Hendrick’s, the superpremium gin brand created with the company by booze-focused ad agency Quaker City Mercantile, has cranked wild creativity from the brand’s “curious” nature, with a vessel resembling a poison bottle and long association with cucumbers. “Hendrick’s is a fabulous brand,” Basford said. “It’s a very heavily featured cocktail brand, and we innovate around that keep consumers excited and interested,” with features like an annual “Cabinet of Curiosity” botanical range. “That’s an important way of making a brand that's been around since 1999 relevant today.”
The Balvenie brand is behind the “Quest for Craft” series featuring video conversations by musician and producer Questlove. The series, which has featured guests such as Yo-Yo Ma, Patti Smith, Anderson .Paak and Fred Armisen among others, is meant to reinforce the notion of “craft” while contemporizing the 132-year-old brand. “It brings us into different audiences and different demographics as a brand, debunking the myth that single malt, and particularly Balvenie, is something for older people,” Basford said.
Milagro has taken off along with the tequila category, expanding its range with a new high-end Cristalino Añejo announced this week. Tequila has been a force in the spirits industry behind a celebrity endorsement trend and a taste profile that’s transformed it from a shot into a cocktail ingredient, Basford said. “I think the badge of having a tequila brand, the celebrity endorsement and the different taste became a very unique opportunity for many brands,” Basford said, adding that Milagro has “grown to almost a million cases from nowhere in five or six years.”

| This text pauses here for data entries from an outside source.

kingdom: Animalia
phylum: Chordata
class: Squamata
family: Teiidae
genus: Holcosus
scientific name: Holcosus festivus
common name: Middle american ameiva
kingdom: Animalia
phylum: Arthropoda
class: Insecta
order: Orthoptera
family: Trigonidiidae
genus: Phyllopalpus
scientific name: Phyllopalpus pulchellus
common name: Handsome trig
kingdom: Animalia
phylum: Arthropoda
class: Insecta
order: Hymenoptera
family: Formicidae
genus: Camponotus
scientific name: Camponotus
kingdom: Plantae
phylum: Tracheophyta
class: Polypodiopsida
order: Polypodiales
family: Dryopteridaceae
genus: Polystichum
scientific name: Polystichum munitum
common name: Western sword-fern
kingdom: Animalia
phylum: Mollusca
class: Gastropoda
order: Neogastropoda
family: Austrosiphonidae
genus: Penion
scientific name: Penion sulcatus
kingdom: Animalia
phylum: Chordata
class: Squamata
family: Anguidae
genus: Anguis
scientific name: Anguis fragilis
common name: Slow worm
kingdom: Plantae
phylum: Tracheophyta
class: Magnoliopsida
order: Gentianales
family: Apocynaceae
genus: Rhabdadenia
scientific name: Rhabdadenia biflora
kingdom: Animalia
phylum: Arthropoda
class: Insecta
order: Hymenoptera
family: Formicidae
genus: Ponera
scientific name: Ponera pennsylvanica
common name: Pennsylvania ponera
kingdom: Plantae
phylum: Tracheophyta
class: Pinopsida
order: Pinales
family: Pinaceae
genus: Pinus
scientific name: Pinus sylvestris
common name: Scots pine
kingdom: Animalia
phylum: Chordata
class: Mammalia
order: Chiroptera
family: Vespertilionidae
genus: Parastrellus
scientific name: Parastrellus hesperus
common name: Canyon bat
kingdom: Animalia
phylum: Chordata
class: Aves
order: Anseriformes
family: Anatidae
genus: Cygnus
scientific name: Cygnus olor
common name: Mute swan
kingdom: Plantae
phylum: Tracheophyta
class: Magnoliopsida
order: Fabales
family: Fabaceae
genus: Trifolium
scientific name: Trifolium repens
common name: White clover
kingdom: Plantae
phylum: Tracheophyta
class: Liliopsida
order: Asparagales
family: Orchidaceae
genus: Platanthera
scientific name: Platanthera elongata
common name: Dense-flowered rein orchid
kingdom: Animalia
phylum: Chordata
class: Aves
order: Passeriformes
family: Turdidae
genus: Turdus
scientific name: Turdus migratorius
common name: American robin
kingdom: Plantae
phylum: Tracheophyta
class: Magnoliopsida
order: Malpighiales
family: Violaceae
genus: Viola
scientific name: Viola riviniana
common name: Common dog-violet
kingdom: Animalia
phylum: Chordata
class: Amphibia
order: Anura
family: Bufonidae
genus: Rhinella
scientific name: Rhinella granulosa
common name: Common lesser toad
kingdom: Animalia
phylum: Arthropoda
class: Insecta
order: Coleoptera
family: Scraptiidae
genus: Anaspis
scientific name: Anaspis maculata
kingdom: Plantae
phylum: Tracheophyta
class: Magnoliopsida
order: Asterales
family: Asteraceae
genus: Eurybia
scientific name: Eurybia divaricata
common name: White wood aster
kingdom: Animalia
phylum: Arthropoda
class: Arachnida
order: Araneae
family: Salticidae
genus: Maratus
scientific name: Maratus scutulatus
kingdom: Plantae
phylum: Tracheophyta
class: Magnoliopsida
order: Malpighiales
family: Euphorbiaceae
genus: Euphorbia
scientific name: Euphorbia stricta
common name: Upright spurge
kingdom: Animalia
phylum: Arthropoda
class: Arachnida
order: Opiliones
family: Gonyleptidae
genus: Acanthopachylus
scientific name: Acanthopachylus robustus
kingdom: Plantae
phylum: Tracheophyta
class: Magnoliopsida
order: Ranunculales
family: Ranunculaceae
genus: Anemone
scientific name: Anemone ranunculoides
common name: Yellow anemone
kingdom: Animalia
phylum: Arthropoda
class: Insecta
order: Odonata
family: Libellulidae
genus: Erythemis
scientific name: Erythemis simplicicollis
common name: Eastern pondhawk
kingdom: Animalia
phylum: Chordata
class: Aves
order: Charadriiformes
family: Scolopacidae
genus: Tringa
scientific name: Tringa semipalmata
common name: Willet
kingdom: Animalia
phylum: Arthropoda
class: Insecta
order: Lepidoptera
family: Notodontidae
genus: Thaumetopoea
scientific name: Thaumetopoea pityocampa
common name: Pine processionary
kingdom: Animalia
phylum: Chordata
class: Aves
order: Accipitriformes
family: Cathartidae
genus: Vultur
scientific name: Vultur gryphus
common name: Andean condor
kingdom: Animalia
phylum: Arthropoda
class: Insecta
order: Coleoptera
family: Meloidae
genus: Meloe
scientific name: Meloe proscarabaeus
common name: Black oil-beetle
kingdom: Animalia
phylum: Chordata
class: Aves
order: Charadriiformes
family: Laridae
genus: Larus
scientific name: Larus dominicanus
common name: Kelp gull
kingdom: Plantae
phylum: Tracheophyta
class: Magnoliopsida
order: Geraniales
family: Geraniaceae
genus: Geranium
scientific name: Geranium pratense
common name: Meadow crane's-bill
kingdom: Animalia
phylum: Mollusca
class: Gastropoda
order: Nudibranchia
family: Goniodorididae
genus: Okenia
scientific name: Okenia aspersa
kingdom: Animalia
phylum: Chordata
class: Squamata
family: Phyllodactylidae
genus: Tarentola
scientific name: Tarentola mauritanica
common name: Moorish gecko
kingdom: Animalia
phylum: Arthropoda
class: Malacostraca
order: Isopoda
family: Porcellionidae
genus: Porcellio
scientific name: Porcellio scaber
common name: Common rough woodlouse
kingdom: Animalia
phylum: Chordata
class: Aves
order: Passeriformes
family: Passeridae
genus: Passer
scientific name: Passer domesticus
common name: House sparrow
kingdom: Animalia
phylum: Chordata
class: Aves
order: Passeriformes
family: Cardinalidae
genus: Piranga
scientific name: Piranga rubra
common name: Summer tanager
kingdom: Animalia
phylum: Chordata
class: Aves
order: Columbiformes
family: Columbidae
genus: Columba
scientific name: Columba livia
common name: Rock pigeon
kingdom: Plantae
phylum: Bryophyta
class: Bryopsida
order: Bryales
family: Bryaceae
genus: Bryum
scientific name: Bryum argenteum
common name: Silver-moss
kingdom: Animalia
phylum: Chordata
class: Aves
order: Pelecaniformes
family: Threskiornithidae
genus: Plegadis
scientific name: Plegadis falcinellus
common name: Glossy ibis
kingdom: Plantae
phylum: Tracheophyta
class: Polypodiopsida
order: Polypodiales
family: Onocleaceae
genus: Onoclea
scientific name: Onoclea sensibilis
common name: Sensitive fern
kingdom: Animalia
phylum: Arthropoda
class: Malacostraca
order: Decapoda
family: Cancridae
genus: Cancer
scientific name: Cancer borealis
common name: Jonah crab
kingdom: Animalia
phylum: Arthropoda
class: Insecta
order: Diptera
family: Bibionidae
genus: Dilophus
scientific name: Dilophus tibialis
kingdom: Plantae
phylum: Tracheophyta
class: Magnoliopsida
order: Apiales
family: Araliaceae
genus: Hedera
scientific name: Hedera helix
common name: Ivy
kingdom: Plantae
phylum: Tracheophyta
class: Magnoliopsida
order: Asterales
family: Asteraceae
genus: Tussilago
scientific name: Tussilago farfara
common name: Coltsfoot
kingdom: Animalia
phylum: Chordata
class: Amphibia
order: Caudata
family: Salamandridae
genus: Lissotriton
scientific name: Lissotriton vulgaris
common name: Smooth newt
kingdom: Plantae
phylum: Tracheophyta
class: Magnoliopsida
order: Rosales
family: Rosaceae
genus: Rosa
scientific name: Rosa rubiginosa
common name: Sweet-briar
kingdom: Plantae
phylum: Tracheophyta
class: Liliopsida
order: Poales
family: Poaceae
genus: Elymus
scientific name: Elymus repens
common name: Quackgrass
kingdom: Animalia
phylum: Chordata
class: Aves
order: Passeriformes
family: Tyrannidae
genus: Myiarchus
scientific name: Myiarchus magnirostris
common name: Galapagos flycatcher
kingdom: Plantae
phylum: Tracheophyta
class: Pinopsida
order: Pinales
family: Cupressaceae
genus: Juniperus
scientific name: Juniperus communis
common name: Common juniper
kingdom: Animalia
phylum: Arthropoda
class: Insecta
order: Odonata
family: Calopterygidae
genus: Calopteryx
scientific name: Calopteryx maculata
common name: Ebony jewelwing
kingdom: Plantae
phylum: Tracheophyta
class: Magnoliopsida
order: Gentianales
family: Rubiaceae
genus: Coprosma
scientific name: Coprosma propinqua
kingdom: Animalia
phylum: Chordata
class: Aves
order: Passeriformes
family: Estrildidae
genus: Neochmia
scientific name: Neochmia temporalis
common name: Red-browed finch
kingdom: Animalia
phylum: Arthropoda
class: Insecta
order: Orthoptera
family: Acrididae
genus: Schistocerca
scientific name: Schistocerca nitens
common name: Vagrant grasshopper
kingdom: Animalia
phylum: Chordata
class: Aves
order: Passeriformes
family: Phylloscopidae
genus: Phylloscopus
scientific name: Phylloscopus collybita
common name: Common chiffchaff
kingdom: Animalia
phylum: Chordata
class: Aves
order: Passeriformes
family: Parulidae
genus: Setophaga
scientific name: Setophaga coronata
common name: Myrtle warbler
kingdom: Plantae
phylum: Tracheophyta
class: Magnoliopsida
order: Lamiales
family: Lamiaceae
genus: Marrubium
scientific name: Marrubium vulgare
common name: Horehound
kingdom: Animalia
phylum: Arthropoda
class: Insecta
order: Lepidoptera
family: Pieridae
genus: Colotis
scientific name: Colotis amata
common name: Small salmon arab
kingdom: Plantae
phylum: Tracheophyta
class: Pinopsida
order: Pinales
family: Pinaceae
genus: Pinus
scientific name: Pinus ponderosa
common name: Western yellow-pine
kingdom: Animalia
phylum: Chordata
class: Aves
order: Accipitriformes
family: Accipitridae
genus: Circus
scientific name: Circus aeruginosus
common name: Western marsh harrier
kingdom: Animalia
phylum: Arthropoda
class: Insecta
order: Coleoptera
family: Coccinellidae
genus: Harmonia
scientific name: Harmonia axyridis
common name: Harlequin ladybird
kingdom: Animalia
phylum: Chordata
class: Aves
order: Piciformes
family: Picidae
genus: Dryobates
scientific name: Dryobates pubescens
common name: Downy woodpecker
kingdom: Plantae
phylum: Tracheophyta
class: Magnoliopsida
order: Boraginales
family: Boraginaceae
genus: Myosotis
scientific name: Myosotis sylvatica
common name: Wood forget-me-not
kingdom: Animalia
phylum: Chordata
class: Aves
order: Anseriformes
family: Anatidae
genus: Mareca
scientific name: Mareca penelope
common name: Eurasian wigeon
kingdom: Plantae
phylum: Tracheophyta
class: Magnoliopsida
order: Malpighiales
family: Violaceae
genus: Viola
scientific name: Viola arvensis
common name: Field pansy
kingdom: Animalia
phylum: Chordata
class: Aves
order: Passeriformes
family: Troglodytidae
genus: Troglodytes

Premium brands have been safe, relative to mainstream bottled liquors, from the ready-to-drink trend that has put premade cocktails into cans and brought spirits into new places like convenience stores, Basford said. Although Basford acknowledged opportunity in the trend, he said it was not likely that William Grant would devote itself to such products at this time.
Non-alcohol is another story. Although William Grant in 2019 launched a low-alcohol line in the U.K. known as Atopia, Basford said non-alc spirits are still in the development stage. “I don’t think anybody has cracked the code yet on a really good non-alc spirit, like they have done in beer ... I would like to think that William Grant will be the first to do that, given our pioneering nature over time,” he said.